Title: SeeDep: Deploying Reproducible Application Topologies on Cloud Platform

Speaker: Cyril Seguin (LIP, AVALON team)

Location: LIP, Salle du conseil du LIP 3rd floor

Schedule: 14:30

Abstract:

As part of the scientific method, any researcher should be able to reproduce the experimentation in order to not only verify the result but also evaluate and compare this experimentation with other approaches. The need of a standard tool allowing researchers to easily generate, share and reproduce experiments set-up arises. In this talk, I’ll present SeeDep, a framework aiming at being such a standard tool. By associating a generation key to a network experiment set-up, SeeDep allows for reproducing network experiments independently from the used infrastructure.

WG – Houmani Zeina: Study and design of data-driven services/microservices discovery mechanisms

2019-01-29

Title: Study and design of data-driven services/microservices discovery mechanisms

Speaker: Houmani Zeina (LIP, Avalon team)

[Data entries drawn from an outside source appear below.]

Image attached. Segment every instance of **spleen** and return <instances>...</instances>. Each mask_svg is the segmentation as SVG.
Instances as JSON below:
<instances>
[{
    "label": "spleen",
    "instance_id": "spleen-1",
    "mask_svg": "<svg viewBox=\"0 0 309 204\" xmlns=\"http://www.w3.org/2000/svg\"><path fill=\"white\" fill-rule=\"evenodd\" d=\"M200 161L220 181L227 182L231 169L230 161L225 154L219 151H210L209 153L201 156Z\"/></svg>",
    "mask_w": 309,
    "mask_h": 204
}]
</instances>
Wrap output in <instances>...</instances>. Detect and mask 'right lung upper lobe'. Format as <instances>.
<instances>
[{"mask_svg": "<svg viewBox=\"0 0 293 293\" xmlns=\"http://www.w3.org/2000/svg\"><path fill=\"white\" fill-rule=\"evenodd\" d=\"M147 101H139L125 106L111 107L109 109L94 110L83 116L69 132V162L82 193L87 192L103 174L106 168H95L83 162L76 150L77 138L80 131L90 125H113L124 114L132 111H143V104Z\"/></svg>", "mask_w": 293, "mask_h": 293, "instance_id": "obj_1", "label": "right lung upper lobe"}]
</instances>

Location: LIP, council room 394 nord 3rd floor

Schedule: 14:30

Abstract:

— English version

Usual microservice discovery mechanisms are normally based on user needs (Goal-based Approaches). However, in today’s evolving architectures, several new microservices can be created. This makes the classic approach insufficient to discover the available microservices. That’s why customers need to discover the features they can benefit from before searching the available microservices in their domain. We will present a data-driven microservice architecture that allows customers to discover, from specific objects, the functionalities that can be exerted on these objects as well as all the microservices dedicated to them. This architecture, based on the main components of classic microservice architectures, adopts a particular communication strategy between clients and registers to achieve the desired objective.

— French version

Les mécanismes de découverte de microservices classiques sont normalement basés sur les besoins des utilisateurs (Goal-based Approches). Cependant, dans les architectures actuelles qui évoluent fréquemment, plusieurs nouveaux microservices peuvent être créés. Cela rend l’approche classique seule insuffisante pour découvrir les microservices disponibles. C’est pourquoi, les clients ont besoin de découvrir les fonctionnalités dont ils peuvent bénéficier avant de rechercher dans leur domaine les microservices disponibles. Nous allons présenter une architecture microservices pilotée par les données qui permet aux clients de découvrir, à partir d’objets spécifiques, les fonctionnalités qui peuvent être exercées sur ces objets ainsi que l’ensemble des microservices qui leur sont dédiés. Cette architecture, basée sur les composants principaux des architectures microservices classiques, adopte une stratégie de communication particulière entre les clients et les registres permettant d’atteindre l’objectif recherché.

WG – Mathieu Stoffel: Improving power-efficiency through fine-grain monitoring in HPC clusters

2019-01-22

Title: Improving power-efficiency through fine-grain monitoring in HPC clusters

Speaker: Mathieu Stoffel (LIG, CORSE team)

Location: LIP, meeting room M7 3rd floor

Schedule: 14:30

Abstract:

Nowadays, power and energy consumption are of paramount importance. Further, reaching the Exascale target will not be possible in the short term without major breakthroughs in software and hardware technologies to meet power consumption constraints.
In this context, this papers discusses the design and implementation of a system-wide tool to monitor, analyze and control power/energy consumption in HPC clusters.
We developed a lightweight tool that relies on a fine-grain sampling of two CPU performance metrics: instructions throughput (IPC) and last level cache bandwidth.
Thanks to the information provided by these metrics about hardware resources’ activity, and using DVFS to control power/performance, we show that it is possible to achieve up to 16% energy savings at the cost of less than 3% performance degradation on real HPC applications.